• **Problems and tasks**
(1) Summarize the text on the unreadable data drive in two sentences.
(2) Extend the text on the unreadable data drive, picking up after its final sentence.

Here's where things went South: After I connected my data drive (containing approx. 70GB of treasured data) XP did not display this drive in My Computer. I went into the Disk Manager utility to see if the drive showed up at all, and it was there, but it was labeled as "Dynamic, Unreadable". WTF!?!
What I've tried/thought of so far: I have done several hours of research and troubleshooting and have come up with a bunch of possible solutions to this problem. I have tried connecting the drive to a different PC (running Win2000) and it still shows up in Disk Manager as "Dynamic, Unreadable"... so I am left to assume that I am dealing with a corrupt MBR (see http://support.microsoft.com/default.aspx?scid=kb;en-us;320283 ). I have run dmdiag /v and verified that my data drive has a 0x42 system-id byte. I have considered using Diskprobe to manually change this byte in the MBR according to the MS KnowledgeBase instructions. I have thought about just using a boot disk and typing in a FDISK /MBR to reset my MBR (what will this do to my data?). I have even considered downloading and using either MBRtool or DiskPatch 2.0 from http://www.diydatarecovery.nl/ (DiskPatch costs about $50).

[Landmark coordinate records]

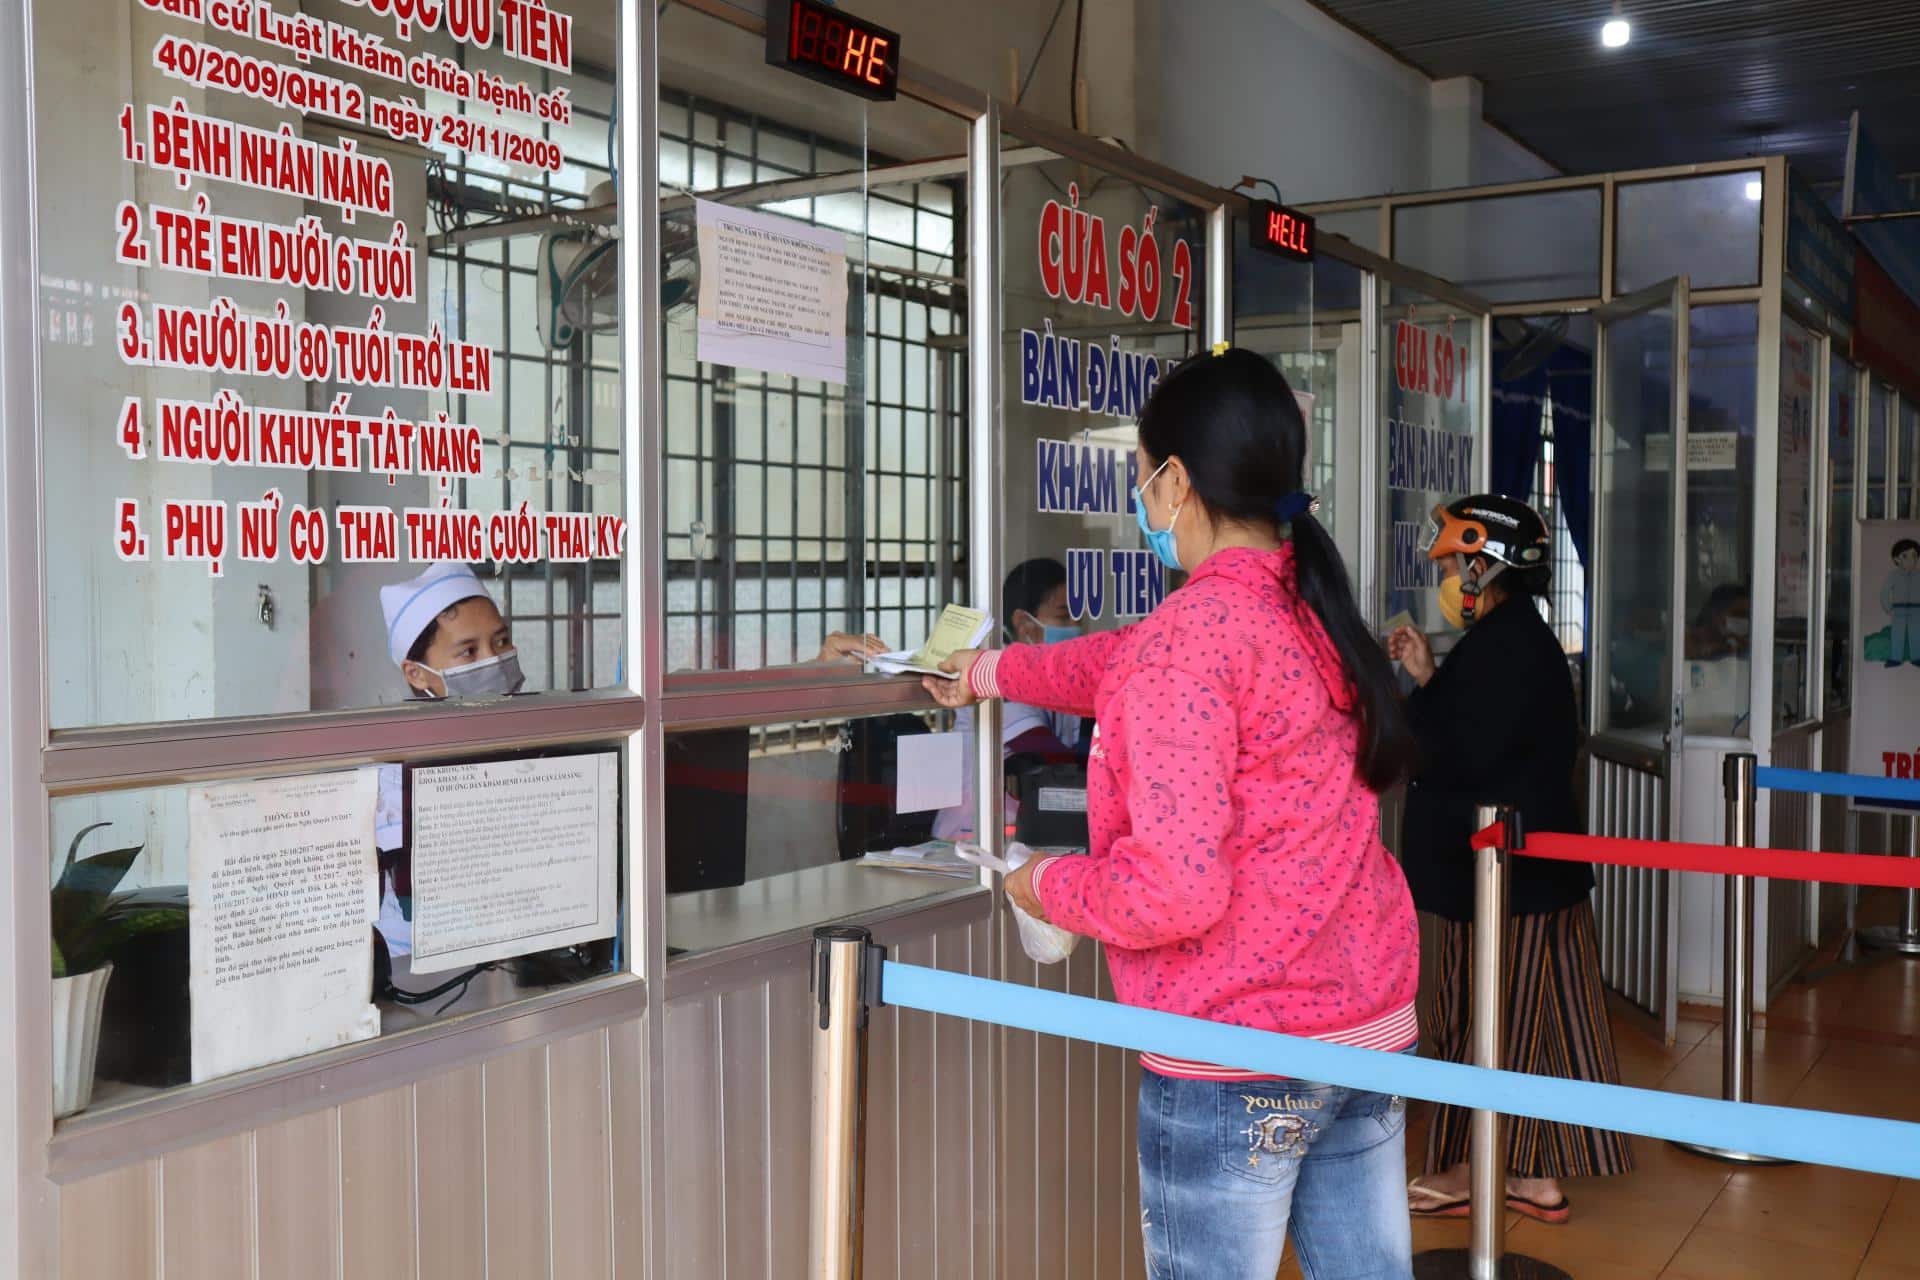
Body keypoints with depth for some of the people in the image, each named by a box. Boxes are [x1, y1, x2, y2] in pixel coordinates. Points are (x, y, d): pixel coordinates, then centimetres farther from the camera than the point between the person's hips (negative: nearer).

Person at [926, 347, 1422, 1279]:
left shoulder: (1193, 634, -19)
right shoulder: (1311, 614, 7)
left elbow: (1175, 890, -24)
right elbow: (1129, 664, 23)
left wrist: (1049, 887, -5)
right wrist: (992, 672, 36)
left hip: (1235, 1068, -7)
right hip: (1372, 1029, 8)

• **Expected responses**
(1) After a data drive holding about 70GB of data was connected, Windows XP did not display it in My Computer, and Disk Manager labeled it "Dynamic, Unreadable." Because the drive appeared the same way on a Windows 2000 PC, the writer assumes a corrupt MBR, has verified a 0x42 system-id byte with dmdiag /v, and has considered editing that byte with Diskprobe, running FDISK /MBR from a boot disk, or using MBRtool or DiskPatch 2.0.

(2)
Here's where I need help: Given that (1) I have not seen/fixed this problem before, and (2) I DO NOT want to lose my data, I am hesitant to "pull the trigger" and pursue a fix until I am convinced that it will have the desired results (ability to read my drive with no loss of data). I am almost certain that there is nothing mechanically wrong with the drive and I don't think I have done anything (yet) that could have erased any of my precious data. It's just a matter of reading the data, making a back-up of all of it, and then doing whatever I have to do to get my OS to see the drive.
What's the best solution? (Can you elaborate any on '..."should" come back...'? Have you seen your suggested MBR hack work?)
Thank you for any help/advice you can offer.
You can try setting the disk back to basic from dynamic in the MBR, it "should" come back as a basic disk and be readable as long as nothing else is corrupt.
However, once you manually convert it back you will not be able to reconvert
it to dynamic again. Change the file system bit from 42 to 07
"Cary W" wrote in message
...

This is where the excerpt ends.